Tuesday, March 22, 2011

Global crises overshadow Obama's 2011 agenda

President Obama returns to the White House today after a six-day trip to Latin America that was intended to focus on jobs, trade and the economy — but the world just wouldn't cooperate.

A partial nuclear meltdown in Japan, a U.S. military operation in Libya, a looming budget showdown in Washington and more have overwhelmed Obama's agenda, raised risks for the nation's fragile economic recovery and opened him to criticism from not only the emerging Republican presidential field but also some congressional Democrats.

Welcome home, Mr. President.

"I didn't think anything could take the cameras off the Middle East, and then Japan has a triple disaster" of an earthquake and tsunami that damaged nuclear plants, says Steven Clemons of the centrist New America Foundation. "It's like out of a Godzilla movie. You have to wonder, what's the next thing?"

"I have spent the bulk of the last month literally in the Situation Room," Vice President Biden told a reception for major Democratic donors in Boston on Monday.

WORK REQUIRED:
Summarize the news piece on world crises overshadowing Obama's agenda in two sentences.

AVAILABLE DATA:
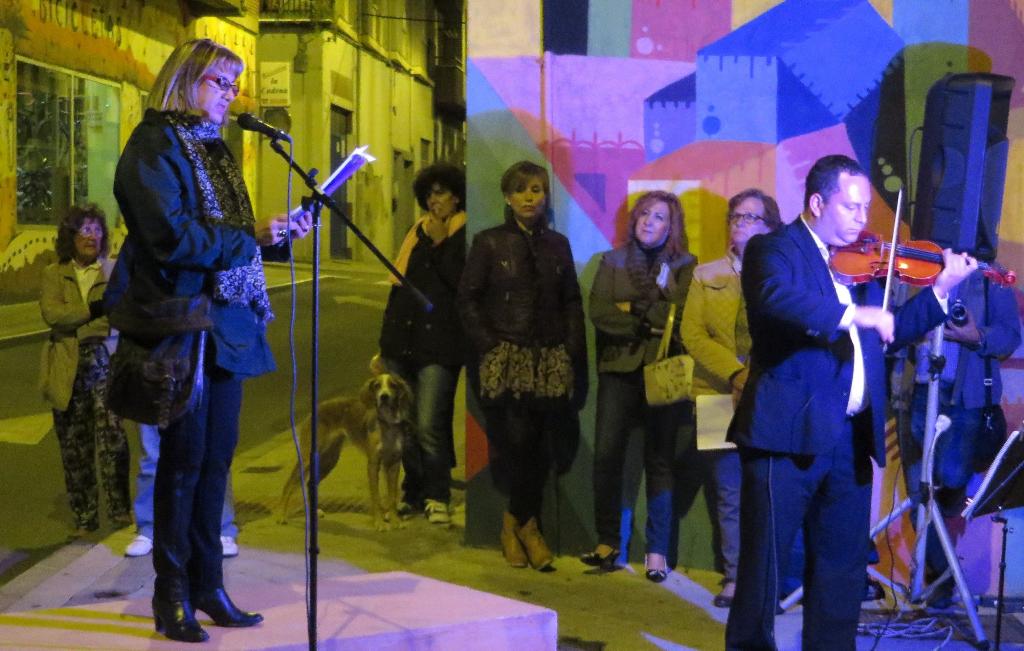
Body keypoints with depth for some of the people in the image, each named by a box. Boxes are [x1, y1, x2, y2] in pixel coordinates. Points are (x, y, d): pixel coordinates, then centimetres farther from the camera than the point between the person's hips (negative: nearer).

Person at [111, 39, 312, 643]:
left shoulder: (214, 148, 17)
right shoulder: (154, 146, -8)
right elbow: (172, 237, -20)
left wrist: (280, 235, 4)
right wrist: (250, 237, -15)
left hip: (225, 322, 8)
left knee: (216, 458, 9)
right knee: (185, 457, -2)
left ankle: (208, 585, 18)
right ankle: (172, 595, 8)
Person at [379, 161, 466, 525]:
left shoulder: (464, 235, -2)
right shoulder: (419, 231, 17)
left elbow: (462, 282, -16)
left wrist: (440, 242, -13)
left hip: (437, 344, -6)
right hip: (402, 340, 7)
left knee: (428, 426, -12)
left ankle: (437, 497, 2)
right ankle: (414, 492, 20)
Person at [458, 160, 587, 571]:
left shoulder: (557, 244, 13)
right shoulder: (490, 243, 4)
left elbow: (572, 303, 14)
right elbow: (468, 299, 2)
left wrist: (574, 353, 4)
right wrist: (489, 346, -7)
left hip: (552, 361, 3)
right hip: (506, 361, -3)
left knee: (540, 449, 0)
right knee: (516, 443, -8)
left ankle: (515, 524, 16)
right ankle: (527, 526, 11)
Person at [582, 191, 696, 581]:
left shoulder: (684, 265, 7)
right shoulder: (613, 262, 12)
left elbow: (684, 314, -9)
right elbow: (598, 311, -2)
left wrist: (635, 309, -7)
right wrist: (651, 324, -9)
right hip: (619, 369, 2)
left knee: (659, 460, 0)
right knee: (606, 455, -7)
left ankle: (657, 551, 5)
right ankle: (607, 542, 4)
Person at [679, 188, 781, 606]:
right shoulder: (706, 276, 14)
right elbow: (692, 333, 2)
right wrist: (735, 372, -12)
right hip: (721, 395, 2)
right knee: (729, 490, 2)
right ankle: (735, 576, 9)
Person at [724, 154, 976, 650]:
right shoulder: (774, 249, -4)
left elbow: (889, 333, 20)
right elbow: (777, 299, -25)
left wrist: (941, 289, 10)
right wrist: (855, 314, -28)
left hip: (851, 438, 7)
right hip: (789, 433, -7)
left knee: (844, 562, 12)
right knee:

SOLVED PROBLEM:
President Obama is returning to the White House after a six-day trip to Latin America that was meant to focus on jobs, trade and the economy. A partial nuclear meltdown in Japan, a U.S. military operation in Libya and a looming budget showdown in Washington have overwhelmed his agenda, raised risks for the fragile economic recovery and opened him to criticism from the emerging Republican presidential field and some congressional Democrats.